# Broke pull start cord



## movingman (Jan 25, 2010)

I have an 06 750 that I was having a hard time starting to I tried to use the pull starter and I snapped the cord. I was looking online and it shows that they do not sell just the cord. 

Do I really have to replace the whole recoil starter?

I was thinking of just capping off the opening if that is the case. Way too hard to pull start anyways. Any suggestions on the best way to do that would be great.

Or if anyone has one for sale that would be cool as well.


----------



## bruterider27 (Apr 29, 2010)

Mine doesn't even have a pull start


----------



## Polaris425 (Dec 16, 2004)

At one point there was someone down here that would rebuild them but, I dont know if they do anymore, or even how to get a hold of them... 

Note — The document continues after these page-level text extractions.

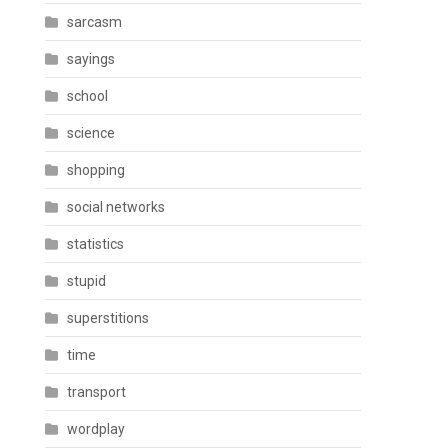
sarcasm
sayings
school
science
shopping
social networks
statistics
stupid
superstitions
time
transport
wordplay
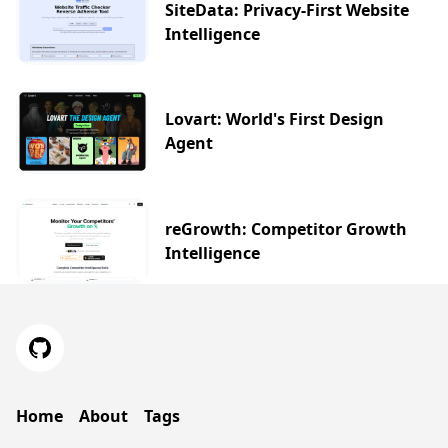
SiteData: Privacy-First Website
Intelligence
Lovart: World's First Design
Agent
reGrowth: Competitor Growth
Intelligence
Home
About
Tags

You could proabably find someone parting out an older brute (pre-08) and just get one (whole unit) cheap from them. If you are going to just cap it off, I'd just find a little rubber cap from the hardware store, and fill it with silicon, then put it on and put a band-clamp around it. Or you could do the same with the pull-rope handle, so it would at least look stock haha... though, that might entice someone to pull on it.


----------



## IBBruin (Feb 10, 2009)

I filled the hole with black silicone.


----------



## 1bigforeman (Jun 23, 2009)

I've got a pull start assymbly if you are interested in keeping the pull start. It was fairly new and the dog chewed up the handle on it. If you have the handle, you could put it on. My handle is still on it though. It's my second one and bought it from the dealer for 120 something bucks. I also have the first one which I gutted out and siliconed the hole laying around. Or you could do what I did and just buy the 08 cover and block it off. If you are interested in any of mine, let me know. I'll hook you up.


----------



## movingman (Jan 25, 2010)

So I think I figured out what I am going to do. I did a better search in here and found this. 
http://www.mudinmyblood.net/forum/showthread.php?t=823&highlight=pull+cord
Does anyone know anymore about doing this


----------



## rewired (Apr 28, 2009)

If you just broke the rope. You can get a new rope at the dealer for a few bucks. That is what I had to do after I broke mine out riding and had to fix it. Then a week later the recoil itself broke and I still haven't bought a new one.


----------



## gpinjason (Nov 10, 2009)

yeah, you can buy the rope at the dealer for like $5... or you can put a rubber cap on the hole that the rope comes out of and a hose clamp, OR you can get the cover from a 08+ brute 750i and put it on there... the 08+ are fuel injected, and if the battery dies it won't run anyway, so no need for a pull start... so they just put a slick cover on it..


----------



## drtj (May 3, 2009)

guess i will be sealing mine while its winter time. Im going to cut the rope & seal it up


----------



## movingman (Jan 25, 2010)

I just ordered the 08' cover and gasket it was like 20 bucks total. Thanks for all the help guys.


----------